* LIST OF TASKS:
1: Translate this sentence from the piece on Dufferin Grove Park and taxes into Spanish: "Dufferin Grove Park is a kind of laboratory of community."
2: In the piece on Dufferin Grove Park and taxes, repeat word for word the part that opens with the words containing "Dufferin Grove Park is" and closes with "park do both.".
3: Condense the paragraph of the piece on Dufferin Grove Park and taxes that begins "In 2005, the City spent" into a shorter version that keeps its main facts.

* PAGE EXTRACT:
━━━━━━━━━━

It seems like it’s time to clear up a few things about Dufferin Grove Park and our taxes.
In 2005, the City spent $181,440 of our taxes (counting benefits) for between 6 and 14 part-time recreation staff for our “community centre without walls.” This number covered the park for seven days a week during the busy times, less at other times. In contrast, in 2004 the City spent about $81,000 to staff the park. $81,000 isn’t enough now that the park has become a destination for people from all over the city. The number of people who use Dufferin Grove Park year-round is now quite a bit higher than the number who use most Toronto community centres with walls.
Community recreation centres with walls cost at least half a million dollars to run (some quite a bit more) per year. The City has quite few such centres, and plans to build more. There are a lot of Parks, Forestry and Recreation staff – over 4000. Over half work for recreation centres. They are centrally managed. Besides the general manager, there are six directors (up from four in 2004), each of whom costs the city between $110,000 and $138,000 a year. Under these directors there are thirty-six managers. Some of these managers seem to manage management: three of them are managers of standards and innovation, five are managers of management services, one is a manager of Agenda Coordination and Service integration. The thirty-six managers cost the city between $81,000 and $117,500 a year each, before bonuses.
That’s why many community recreation centres have to charge extra for most of their activities. $212 million tax money for this year’s Parks, Forestry and Recreation operating budget is not enough, so Parks and Recreation needs to take in another $72 million from user fees.
For some years now, a few of us around the park have been wondering whether there is a cheaper way to “build strong neighborhoods” (as the City’s slogan goes) than building more $15 million community centres that cost so much to run.
Dufferin Grove Park is a kind of laboratory of community. It turns out that people in this neighborhood have a talent for being neighborly. At the park, people not only act friendly, but also work out conflicts, struggle with suspicion, get over insults, or shyness, or language barriers, or fear of dogs, or fear of young people. Working out difficulties among neighbours seems to stick people together just as much as sharing celebrations does, and people at this park do both.
Some years ago, a few of us thought, if such a “park as public space laboratory” brings out people’s talents here, why not elsewhere? So a few of us went to see Don Boyle and his boss Claire Tucker Reid and said: “please designate Dufferin Grove Park a lab. See how much money the park really needs, without relying on unpaid work in any big way. Call what goes on there an experiment, a different kind of community centre – let’s be curious, see what might be applied elsewhere, see if that could actually save money in the long run and reduce the user fees.

━━━━━━━━━━

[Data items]
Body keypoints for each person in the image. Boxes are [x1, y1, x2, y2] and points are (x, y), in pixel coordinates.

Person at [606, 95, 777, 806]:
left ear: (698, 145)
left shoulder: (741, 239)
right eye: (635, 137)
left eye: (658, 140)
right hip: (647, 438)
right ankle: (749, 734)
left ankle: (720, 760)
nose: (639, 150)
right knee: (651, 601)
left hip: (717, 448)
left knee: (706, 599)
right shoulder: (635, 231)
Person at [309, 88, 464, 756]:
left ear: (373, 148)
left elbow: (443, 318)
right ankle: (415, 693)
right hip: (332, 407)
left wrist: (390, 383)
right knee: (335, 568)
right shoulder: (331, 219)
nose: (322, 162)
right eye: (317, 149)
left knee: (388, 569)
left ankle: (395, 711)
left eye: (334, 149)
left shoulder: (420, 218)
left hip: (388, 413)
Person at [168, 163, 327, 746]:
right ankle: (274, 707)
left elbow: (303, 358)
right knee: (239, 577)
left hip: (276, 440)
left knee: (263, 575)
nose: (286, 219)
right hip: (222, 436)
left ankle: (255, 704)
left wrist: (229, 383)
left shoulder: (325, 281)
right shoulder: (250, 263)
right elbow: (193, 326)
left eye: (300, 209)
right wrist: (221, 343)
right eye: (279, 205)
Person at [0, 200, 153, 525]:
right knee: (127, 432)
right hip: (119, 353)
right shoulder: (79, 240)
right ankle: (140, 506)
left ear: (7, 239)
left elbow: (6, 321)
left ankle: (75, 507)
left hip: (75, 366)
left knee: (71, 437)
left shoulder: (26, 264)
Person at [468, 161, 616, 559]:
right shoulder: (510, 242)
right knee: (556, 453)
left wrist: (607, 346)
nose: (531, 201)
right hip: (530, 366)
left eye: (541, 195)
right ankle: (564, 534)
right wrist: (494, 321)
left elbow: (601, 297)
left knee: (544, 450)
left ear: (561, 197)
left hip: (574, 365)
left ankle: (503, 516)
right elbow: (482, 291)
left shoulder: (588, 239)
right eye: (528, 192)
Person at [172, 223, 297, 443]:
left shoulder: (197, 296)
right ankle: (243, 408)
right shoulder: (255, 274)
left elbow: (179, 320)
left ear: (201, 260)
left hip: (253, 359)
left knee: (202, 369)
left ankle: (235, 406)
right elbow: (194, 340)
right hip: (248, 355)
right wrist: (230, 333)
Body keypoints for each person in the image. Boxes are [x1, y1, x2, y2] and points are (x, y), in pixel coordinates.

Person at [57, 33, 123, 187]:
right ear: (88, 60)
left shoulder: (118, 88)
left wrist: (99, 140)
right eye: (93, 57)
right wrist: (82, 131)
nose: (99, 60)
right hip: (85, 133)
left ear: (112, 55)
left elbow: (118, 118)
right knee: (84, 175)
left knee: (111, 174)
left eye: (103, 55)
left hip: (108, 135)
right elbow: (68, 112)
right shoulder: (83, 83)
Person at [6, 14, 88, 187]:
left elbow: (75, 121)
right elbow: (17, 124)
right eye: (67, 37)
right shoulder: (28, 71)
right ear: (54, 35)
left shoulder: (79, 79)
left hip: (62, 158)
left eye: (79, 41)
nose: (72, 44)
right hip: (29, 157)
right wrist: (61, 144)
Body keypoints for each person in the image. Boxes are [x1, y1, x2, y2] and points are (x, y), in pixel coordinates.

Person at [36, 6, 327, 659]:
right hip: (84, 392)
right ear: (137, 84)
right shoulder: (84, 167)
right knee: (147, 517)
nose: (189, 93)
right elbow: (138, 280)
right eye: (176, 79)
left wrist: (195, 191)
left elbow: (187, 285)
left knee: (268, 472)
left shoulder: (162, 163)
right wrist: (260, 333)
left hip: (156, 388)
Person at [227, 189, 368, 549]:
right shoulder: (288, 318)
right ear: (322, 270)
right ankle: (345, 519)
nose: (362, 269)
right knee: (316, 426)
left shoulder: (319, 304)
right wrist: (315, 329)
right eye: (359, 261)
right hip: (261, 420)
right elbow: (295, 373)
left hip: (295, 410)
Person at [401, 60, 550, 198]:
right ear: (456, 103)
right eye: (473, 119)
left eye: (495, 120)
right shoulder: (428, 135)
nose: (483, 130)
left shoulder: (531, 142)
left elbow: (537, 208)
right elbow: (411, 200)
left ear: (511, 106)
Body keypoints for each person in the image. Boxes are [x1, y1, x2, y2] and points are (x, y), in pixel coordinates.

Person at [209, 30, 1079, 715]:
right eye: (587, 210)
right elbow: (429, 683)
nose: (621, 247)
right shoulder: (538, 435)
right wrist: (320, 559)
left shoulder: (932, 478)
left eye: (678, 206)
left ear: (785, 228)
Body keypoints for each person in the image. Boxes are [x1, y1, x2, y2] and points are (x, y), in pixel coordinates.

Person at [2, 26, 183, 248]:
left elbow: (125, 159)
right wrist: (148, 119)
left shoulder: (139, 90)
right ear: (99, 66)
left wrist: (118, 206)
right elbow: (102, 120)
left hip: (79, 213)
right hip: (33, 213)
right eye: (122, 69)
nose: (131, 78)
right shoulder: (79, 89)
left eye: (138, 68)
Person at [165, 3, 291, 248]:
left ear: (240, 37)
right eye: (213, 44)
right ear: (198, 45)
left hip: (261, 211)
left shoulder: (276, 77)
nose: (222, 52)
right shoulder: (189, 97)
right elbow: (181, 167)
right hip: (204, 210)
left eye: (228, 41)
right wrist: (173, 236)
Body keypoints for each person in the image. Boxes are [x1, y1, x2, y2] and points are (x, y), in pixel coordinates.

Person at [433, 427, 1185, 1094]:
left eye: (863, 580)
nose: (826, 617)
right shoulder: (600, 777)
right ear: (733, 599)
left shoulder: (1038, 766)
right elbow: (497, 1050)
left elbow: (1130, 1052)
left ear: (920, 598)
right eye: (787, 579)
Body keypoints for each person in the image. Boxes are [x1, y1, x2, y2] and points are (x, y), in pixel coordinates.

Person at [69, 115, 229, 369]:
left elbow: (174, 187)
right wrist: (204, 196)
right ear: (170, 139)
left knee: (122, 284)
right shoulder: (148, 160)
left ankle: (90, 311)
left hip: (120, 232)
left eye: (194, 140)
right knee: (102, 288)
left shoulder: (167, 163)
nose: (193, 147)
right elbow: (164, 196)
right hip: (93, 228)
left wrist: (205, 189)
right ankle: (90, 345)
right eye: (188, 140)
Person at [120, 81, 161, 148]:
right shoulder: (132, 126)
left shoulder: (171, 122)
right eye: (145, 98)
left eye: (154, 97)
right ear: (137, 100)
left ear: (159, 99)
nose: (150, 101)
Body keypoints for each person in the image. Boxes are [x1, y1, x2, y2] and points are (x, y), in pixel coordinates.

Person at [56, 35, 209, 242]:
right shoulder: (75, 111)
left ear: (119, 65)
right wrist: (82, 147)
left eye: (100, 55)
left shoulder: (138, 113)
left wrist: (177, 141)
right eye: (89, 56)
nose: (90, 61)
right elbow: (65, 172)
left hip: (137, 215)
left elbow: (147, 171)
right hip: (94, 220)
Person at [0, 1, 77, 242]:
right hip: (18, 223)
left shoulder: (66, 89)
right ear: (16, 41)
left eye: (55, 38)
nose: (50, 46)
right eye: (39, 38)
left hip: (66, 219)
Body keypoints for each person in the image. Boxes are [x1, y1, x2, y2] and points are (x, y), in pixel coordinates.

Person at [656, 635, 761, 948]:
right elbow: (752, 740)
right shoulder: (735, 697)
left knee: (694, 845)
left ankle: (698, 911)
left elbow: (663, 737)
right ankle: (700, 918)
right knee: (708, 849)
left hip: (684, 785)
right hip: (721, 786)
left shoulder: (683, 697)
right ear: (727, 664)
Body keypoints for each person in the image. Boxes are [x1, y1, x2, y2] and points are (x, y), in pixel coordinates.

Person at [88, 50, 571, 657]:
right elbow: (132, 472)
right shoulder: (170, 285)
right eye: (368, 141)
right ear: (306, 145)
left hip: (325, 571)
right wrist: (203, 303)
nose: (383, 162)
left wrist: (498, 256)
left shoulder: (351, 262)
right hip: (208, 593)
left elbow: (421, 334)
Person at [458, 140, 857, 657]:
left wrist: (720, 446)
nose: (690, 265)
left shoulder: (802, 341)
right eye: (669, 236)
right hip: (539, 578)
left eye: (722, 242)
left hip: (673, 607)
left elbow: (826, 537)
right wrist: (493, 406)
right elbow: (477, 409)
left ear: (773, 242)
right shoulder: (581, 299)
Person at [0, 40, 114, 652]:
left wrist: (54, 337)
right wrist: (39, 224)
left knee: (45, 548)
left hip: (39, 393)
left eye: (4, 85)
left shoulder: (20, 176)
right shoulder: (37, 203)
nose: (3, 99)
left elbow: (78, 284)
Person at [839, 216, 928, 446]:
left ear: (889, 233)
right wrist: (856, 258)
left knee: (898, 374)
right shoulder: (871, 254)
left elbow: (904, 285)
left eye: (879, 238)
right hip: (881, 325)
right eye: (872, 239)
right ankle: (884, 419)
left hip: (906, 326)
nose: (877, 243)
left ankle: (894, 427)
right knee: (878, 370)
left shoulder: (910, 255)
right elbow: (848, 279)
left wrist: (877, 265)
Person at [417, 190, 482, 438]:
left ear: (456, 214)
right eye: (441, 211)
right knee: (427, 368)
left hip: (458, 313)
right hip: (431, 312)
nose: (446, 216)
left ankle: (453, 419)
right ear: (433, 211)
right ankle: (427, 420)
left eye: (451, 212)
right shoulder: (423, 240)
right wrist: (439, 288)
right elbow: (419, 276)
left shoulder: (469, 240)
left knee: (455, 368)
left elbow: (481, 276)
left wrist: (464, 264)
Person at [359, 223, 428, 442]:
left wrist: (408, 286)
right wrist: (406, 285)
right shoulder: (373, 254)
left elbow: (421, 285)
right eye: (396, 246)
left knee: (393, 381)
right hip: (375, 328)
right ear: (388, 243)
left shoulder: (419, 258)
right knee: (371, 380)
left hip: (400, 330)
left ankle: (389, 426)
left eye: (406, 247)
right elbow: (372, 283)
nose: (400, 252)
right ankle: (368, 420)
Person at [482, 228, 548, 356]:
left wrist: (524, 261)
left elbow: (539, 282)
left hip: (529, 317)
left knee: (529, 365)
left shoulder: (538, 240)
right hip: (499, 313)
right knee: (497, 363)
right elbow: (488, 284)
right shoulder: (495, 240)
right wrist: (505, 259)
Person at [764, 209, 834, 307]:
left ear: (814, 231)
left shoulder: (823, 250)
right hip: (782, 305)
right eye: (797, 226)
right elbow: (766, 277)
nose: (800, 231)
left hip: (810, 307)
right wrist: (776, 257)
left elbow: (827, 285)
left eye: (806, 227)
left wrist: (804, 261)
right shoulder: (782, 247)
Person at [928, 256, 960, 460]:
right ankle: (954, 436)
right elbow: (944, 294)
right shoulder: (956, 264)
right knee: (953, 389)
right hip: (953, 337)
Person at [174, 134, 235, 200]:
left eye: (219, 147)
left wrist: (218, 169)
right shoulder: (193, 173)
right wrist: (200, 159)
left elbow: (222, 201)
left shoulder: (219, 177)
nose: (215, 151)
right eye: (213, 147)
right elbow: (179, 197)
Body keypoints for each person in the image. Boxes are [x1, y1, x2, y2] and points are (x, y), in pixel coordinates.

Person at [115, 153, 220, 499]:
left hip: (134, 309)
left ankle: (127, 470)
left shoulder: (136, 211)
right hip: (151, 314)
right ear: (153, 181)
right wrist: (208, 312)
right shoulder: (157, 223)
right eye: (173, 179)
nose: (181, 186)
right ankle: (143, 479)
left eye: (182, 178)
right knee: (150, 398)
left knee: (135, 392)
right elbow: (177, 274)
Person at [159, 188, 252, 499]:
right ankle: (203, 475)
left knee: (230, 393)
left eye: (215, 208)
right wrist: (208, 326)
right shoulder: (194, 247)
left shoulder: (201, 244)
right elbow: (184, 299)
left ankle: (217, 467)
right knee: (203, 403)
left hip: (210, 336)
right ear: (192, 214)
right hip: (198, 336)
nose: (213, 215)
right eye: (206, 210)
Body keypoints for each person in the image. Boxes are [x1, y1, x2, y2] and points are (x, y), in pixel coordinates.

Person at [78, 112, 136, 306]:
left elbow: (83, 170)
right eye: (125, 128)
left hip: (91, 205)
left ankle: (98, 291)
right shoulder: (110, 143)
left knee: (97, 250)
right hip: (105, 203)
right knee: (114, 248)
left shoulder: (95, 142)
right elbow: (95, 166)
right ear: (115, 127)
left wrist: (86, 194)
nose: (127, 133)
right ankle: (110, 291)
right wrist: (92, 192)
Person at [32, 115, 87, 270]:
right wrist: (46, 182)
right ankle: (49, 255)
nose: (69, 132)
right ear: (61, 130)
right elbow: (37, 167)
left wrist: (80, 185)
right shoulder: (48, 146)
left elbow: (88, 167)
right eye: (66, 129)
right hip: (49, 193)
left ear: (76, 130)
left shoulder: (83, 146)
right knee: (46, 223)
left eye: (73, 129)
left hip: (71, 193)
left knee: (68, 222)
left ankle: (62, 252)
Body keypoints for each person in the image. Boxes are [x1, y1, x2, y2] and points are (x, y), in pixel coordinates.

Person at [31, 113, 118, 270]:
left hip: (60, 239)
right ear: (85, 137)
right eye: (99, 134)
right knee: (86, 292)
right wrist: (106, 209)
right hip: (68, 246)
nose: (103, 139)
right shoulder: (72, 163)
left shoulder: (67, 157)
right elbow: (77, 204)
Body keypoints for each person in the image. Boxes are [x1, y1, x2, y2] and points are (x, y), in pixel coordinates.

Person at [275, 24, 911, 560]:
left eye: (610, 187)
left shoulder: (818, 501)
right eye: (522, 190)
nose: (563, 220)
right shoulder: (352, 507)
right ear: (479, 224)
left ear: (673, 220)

━━━━━━━━━━

* SOLUTIONS TO THE EXERCISE:
1: El parque Dufferin Grove es una especie de laboratorio de comunidad.

2:
Dufferin Grove Park is a kind of laboratory of community. It turns out that people in this neighborhood have a talent for being neighborly. At the park, people not only act friendly, but also work out conflicts, struggle with suspicion, get over insults, or shyness, or language barriers, or fear of dogs, or fear of young people. Working out difficulties among neighbours seems to stick people together just as much as sharing celebrations does, and people at this park do both.

3: In 2005 the City spent $181,440 of tax money, benefits included, on 6 to 14 part-time recreation staff for Dufferin Grove Park. That covered seven days a week in busy times and less at other times. In 2004 the City had spent about $81,000, which is no longer enough now that the park draws people from all over the city. More people now use the park year-round than use most Toronto community centres with walls.